• **Your task**
Set every record down verbatim and omit the pictures.

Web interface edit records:

##########

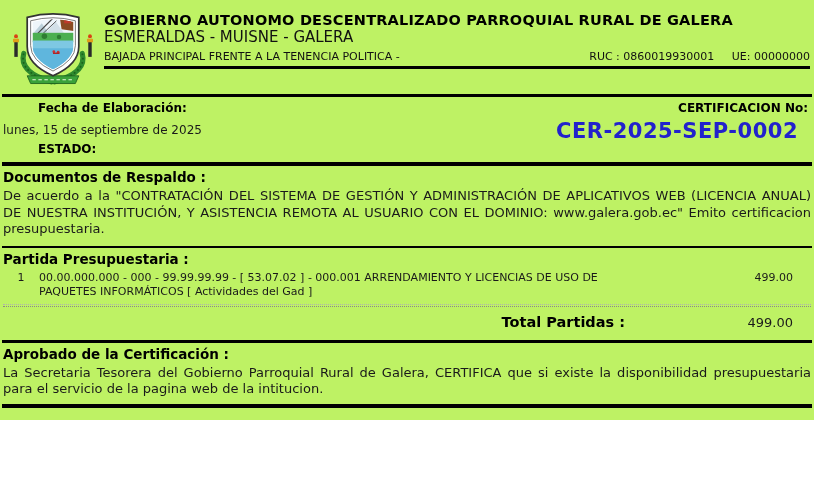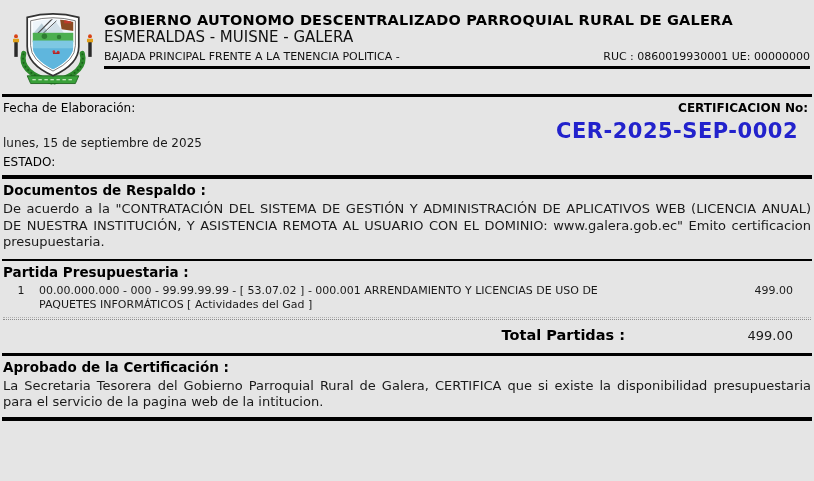"GOBIERNO AUTONOMO DESCENTRALIZADO" .page { background: #e5e5e5 -> #bef264; height: 481px -> 420px }
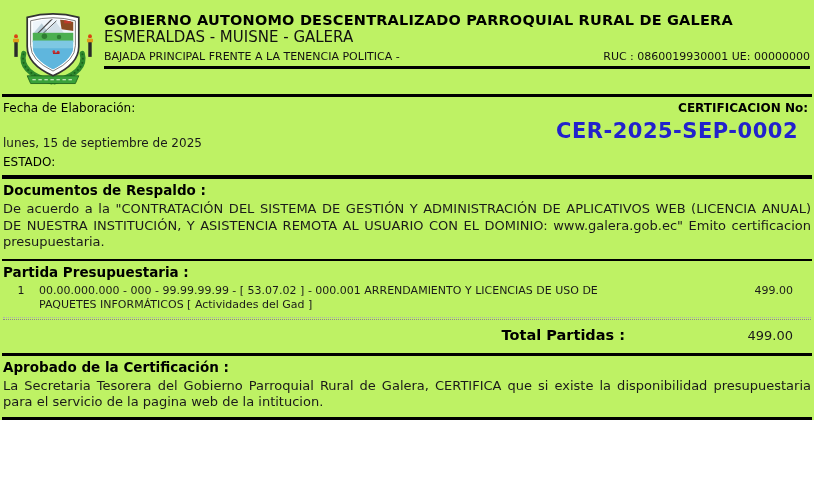"RUC : 0860019930001" .ruc span { margin-left: none -> 14px }
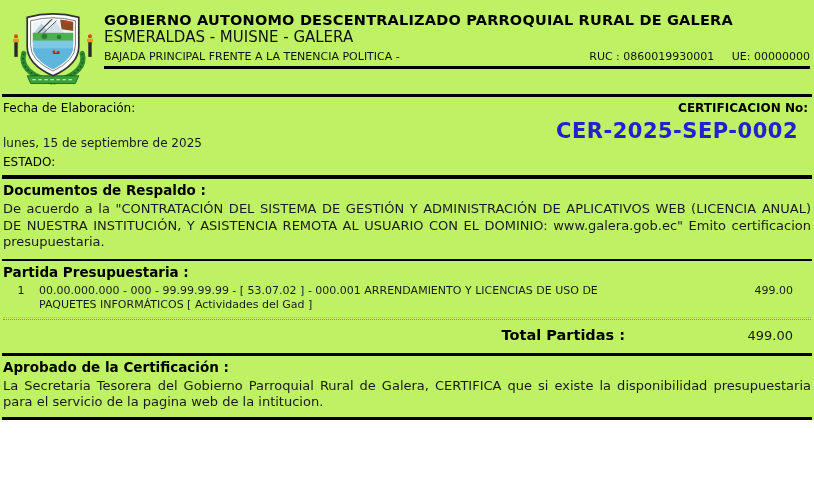"Fecha de Elaboración:" .fecha-label, .estado-label { font-weight: normal -> bold; margin-left: none -> 35px }
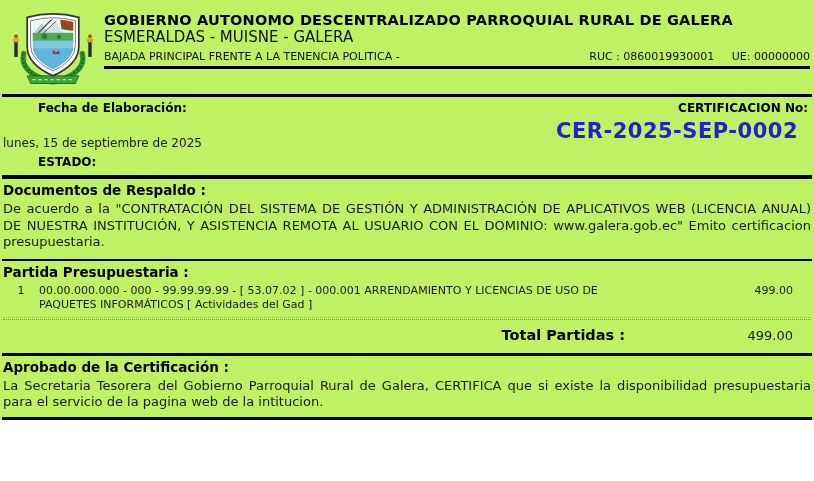"lunes, 15 de septiembre de" .fecha-value { margin-top: 21px -> 8px }
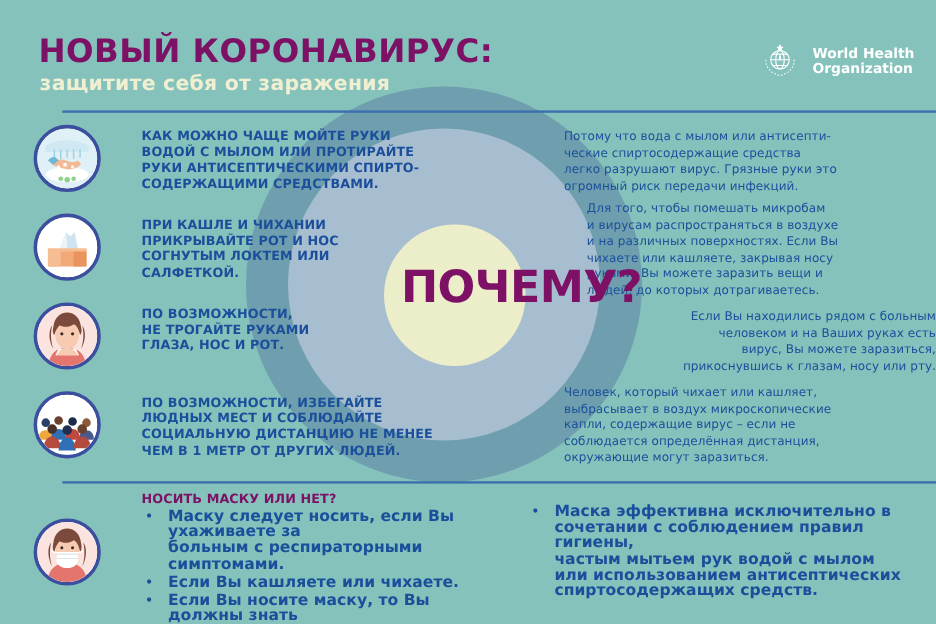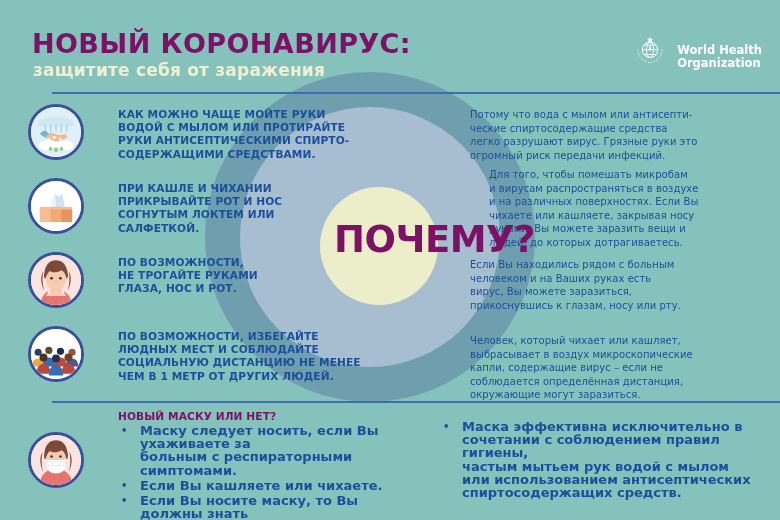"World Health" .who { align-items: flex-end -> center }
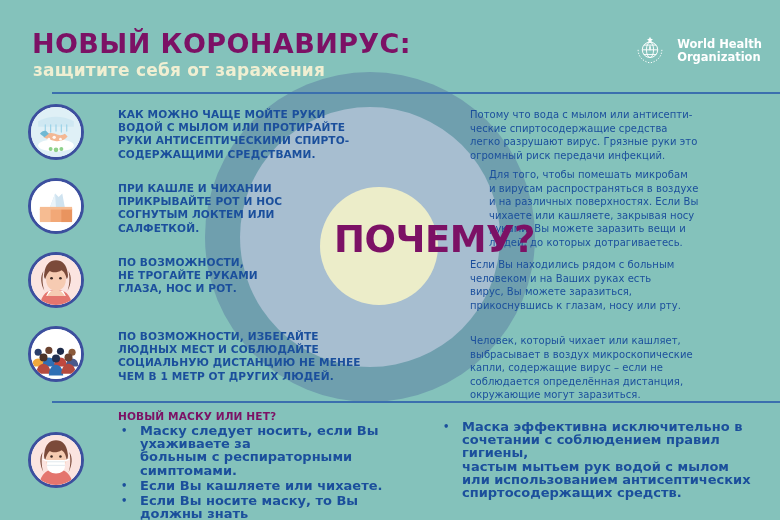"Если Вы находились рядом с" div.rblock { text-align: none -> right }
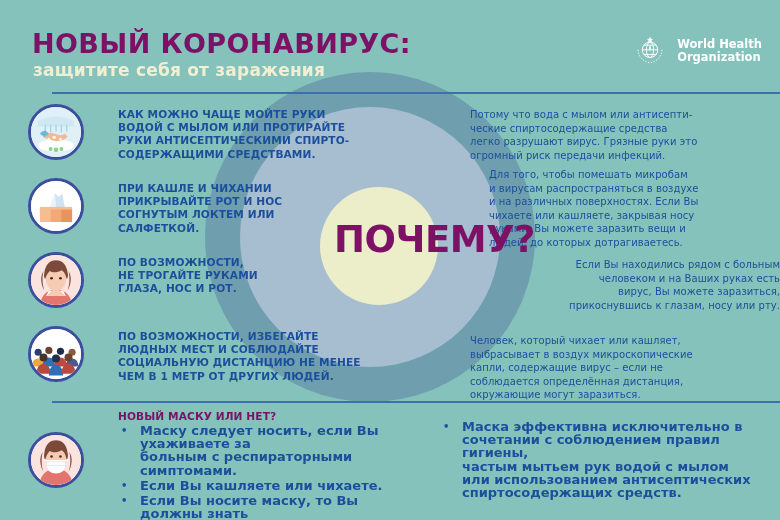"Человек, который чихает или кашляет," div.rblock { top: 334px -> 321px }
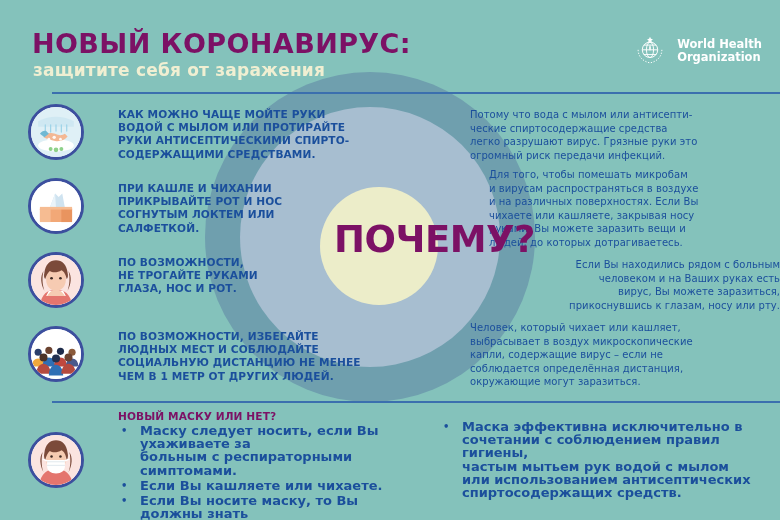"НОВЫЙ МАСКУ ИЛИ НЕТ?" div.mask-heading { text: НОВЫЙ -> НОСИТЬ }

##########

• **Exercise output**
"GOBIERNO AUTONOMO DESCENTRALIZADO" .page { background: #e5e5e5 -> #bef264; height: 481px -> 420px }
"RUC : 0860019930001" .ruc span { margin-left: none -> 14px }
"Fecha de Elaboración:" .fecha-label, .estado-label { font-weight: normal -> bold; margin-left: none -> 35px }
"lunes, 15 de septiembre de" .fecha-value { margin-top: 21px -> 8px }
"World Health" .who { align-items: flex-end -> center }
"Если Вы находились рядом с" div.rblock { text-align: none -> right }
"Человек, который чихает или кашляет," div.rblock { top: 334px -> 321px }
"НОВЫЙ МАСКУ ИЛИ НЕТ?" div.mask-heading { text: НОВЫЙ -> НОСИТЬ }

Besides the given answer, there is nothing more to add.